The Turkish Grand Prix has been cancelled just six weeks after it was put on the Formula 1 calendar and replaced by a second race in Austria.
But Turkey has now become unworkable after being put on the UK’s travel red list of high-risk countries.
F1 will instead run a race at the Red Bull Ring on 25-27 June.
That date was originally scheduled for the French Grand Prix, which has now been moved a week earlier to 18-20 June.
The move means there will now be races on three consecutive weekends – the French Grand Prix at Paul Ricard, followed by the Styrian Grand Prix and then the Austrian Grand Prix, both at the same track.
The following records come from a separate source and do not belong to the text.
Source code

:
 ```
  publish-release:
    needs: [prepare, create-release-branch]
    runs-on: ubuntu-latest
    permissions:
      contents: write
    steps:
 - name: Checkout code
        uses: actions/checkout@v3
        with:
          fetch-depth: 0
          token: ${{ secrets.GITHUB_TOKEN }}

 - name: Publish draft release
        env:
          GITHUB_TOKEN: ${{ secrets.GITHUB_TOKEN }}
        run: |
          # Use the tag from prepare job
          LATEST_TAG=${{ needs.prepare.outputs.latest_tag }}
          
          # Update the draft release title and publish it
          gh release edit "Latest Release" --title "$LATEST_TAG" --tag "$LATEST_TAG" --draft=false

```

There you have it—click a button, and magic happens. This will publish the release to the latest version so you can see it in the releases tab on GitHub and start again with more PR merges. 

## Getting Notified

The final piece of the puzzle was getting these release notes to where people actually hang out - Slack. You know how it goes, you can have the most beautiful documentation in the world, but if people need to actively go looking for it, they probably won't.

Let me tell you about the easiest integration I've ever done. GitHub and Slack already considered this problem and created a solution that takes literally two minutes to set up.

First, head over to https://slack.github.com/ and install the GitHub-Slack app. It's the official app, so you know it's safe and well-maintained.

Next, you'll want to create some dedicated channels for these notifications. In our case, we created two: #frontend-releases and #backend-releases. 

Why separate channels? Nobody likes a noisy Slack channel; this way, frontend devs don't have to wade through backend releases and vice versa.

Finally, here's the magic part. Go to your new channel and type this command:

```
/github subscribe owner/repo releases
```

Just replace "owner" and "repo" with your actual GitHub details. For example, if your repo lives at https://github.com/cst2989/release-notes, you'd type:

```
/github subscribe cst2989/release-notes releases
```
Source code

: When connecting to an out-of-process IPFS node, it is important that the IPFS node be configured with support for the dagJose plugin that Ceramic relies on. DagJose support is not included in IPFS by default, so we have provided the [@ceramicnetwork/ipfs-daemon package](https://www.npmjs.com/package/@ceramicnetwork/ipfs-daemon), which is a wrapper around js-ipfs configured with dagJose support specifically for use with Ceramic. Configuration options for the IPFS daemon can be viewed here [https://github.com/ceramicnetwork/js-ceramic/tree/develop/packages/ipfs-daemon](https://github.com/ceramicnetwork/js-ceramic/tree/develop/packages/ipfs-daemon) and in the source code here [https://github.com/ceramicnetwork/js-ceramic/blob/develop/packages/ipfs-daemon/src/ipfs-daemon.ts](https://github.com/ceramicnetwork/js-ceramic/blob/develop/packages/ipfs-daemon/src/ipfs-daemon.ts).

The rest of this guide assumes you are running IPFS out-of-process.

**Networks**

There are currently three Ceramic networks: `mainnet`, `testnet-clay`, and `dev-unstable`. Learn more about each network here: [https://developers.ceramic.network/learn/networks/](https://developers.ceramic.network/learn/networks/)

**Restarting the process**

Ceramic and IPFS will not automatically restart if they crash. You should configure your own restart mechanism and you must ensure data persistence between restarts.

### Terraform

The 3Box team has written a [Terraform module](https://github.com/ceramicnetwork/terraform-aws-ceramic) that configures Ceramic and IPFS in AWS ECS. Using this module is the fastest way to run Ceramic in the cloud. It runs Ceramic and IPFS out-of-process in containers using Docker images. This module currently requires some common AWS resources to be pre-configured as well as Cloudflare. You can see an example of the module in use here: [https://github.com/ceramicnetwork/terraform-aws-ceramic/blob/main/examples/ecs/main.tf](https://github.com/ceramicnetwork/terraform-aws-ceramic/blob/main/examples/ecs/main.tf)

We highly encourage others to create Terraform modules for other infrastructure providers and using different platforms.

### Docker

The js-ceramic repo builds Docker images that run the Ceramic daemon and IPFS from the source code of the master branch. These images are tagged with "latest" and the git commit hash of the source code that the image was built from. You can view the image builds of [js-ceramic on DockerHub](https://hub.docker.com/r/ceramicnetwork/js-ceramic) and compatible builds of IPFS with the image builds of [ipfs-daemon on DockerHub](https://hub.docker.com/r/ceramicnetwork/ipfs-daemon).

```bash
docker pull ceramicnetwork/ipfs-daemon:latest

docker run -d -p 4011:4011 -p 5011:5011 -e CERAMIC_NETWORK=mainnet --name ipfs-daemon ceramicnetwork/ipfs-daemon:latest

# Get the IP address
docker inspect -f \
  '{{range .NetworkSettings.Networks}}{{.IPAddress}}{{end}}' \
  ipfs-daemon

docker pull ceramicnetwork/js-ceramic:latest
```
F1 president Stefano Domenicali said: “We were all looking forward to racing in Turkey but the travel restrictions in place have meant we are not able to be there in June.
“F1 has shown again that it is able to react quickly to developments and find solutions and we are delighted that we will have a double header in Austria, meaning our season remains at 23 races.”
F1 has a series of protocols aimed at minimising the risk of spreading Covid-19 and says it has conducted 17,000 tests this year with only 15 positive cases, a rate of 0.1%. It says it will “continue to operate in a way that protects the safety of our personnel and the communities we visit”.
A number of F1 insiders had hoped that the sport’s owners, Liberty Media, would not replace Turkey with another event.
Teams are already finding the combination of a record 23-race planned schedule and the restrictions on movement imposed on personnel when they return to the UK exhausting.
Some senior figures believe that there is no need to keep the number of races so high, when the sport has never had a season this long before.
But F1 feels that it makes sense to maintain the number of races that had been planned in the first half of the year because they have concerns about the viability of a number of late-season races.
For different reasons, there are uncertainties over the Singapore, Japanese, US, Mexican, Brazilian and Australian Grands Prix.
Those races currently comprise the sport’s entire schedule for October and November.
There are financial implications involving both sponsors and broadcasters that would hit F1’s finances – and the prize money paid to teams next year – if the number of races falls too far.
Brazil and Mexico are a concern because the scale of the pandemic in those countries means F1 may feel it cannot justify going there.
Doubts over Singapore, Japan, the US and Australia are more to do with travel restrictions imposed on foreign visitors by those countries.